*Requirement A*
Decide whether each statement agrees with the Fraser Valley travel piece below. Answer yes or no for each, and quote the exact words of the piece that settle it.
(i) Fraser Valley stretches as far east as Hope.
(ii) Hazelnuts are among the things a visitor can pick.
(iii) The piece names money as the only constraint on a visit.
*Requirement B*
Reproduce the Fraser Valley travel piece below from "You can conceivably" to "constraint is time.".
*Requirement C*
Pick up the Fraser Valley travel piece below after its last sentence and carry it further.

You've probably never heard of it. You've likely sped through it on your way to Vancouver. Perhaps the "wine tour" signs were a blur.

But Fraser Valley, located north of the Peace Arch Crossing, stretching as far east as Hope and west to Vancouver, deserves to be more than a pit stop.

It merits being a destination — a wine trip, a "slow-food" theme excursion or an agri-tour, perhaps. But definitely a destination.

You can conceivably "u-pick" everything, including hazelnuts. Feast at barns specializing in smoked salmon or smoked turkey. Visit a wasabi farm. Take cooking classes. The choices are almost limitless. The only constraint is time.

*Supplied data*
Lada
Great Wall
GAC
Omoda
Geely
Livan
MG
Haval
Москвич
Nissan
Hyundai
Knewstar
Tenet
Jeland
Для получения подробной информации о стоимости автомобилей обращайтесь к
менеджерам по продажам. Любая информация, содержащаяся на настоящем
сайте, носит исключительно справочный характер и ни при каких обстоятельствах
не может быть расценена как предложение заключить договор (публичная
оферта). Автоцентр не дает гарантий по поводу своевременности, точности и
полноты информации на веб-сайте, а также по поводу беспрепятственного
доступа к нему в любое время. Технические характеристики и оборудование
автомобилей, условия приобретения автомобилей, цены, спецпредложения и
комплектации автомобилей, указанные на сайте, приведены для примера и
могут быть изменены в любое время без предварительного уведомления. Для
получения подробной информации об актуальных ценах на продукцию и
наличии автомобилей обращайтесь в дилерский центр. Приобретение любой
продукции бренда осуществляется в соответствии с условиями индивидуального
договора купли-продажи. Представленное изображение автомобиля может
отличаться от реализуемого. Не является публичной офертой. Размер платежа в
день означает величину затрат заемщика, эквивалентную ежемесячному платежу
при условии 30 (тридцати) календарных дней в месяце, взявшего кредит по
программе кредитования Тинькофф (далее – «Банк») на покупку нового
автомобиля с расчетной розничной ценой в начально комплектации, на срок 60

*Response A*
(i) Yes: "stretching as far east as Hope and west to Vancouver"
(ii) Yes: "everything, including hazelnuts"
(iii) No: "The only constraint is time."

*Response B*
You can conceivably "u-pick" everything, including hazelnuts. Feast at barns specializing in smoked salmon or smoked turkey. Visit a wasabi farm. Take cooking classes. The choices are almost limitless. The only constraint is time.

*Response C*
Plan your visit


Fraser Valley, the largest agricultural region in the province, can be overwhelming unless you narrow your visit to a theme (wine tour, etc.) or to a town or two. Below are six areas offering many farm tours, often with free food tasting and other activities. Find more information or download a farm map of each area at www.circlefarmtour.ca

Langley: award-winning wineries, berry farms, a gourmet turkey shop, cooking classes and acclaimed artisanal jam and preserves.

Abbotsford: tea shop, nurseries, berry farms, apple orchards, a pumpkin farm, a hay maze, a trout hatchery, a dairy farm selling yogurt and ice cream, a farmers market and a gourmet turkey and pork shop.

Agassiz: artisanal cheese, a wasabi farm, salmon farm, hazelnut farm, pottery studio, dairy farm and unusual produce such as Russian Red garlic.

Chilliwack: honey farm, rodeo exhibitions, cheese store, corn maze, pottery tour, dried-flower farm, bakeries and gardens.

Maple Ridge and Pitt Meadows: honey farm, gourmet beef shop, petting zoo, pony rides and a fruit winery.

Mission: nurseries; apple orchards; a farm with llamas, alpacas and donkeys; a trout farm; farmers market; berry farm; and a century-old general store.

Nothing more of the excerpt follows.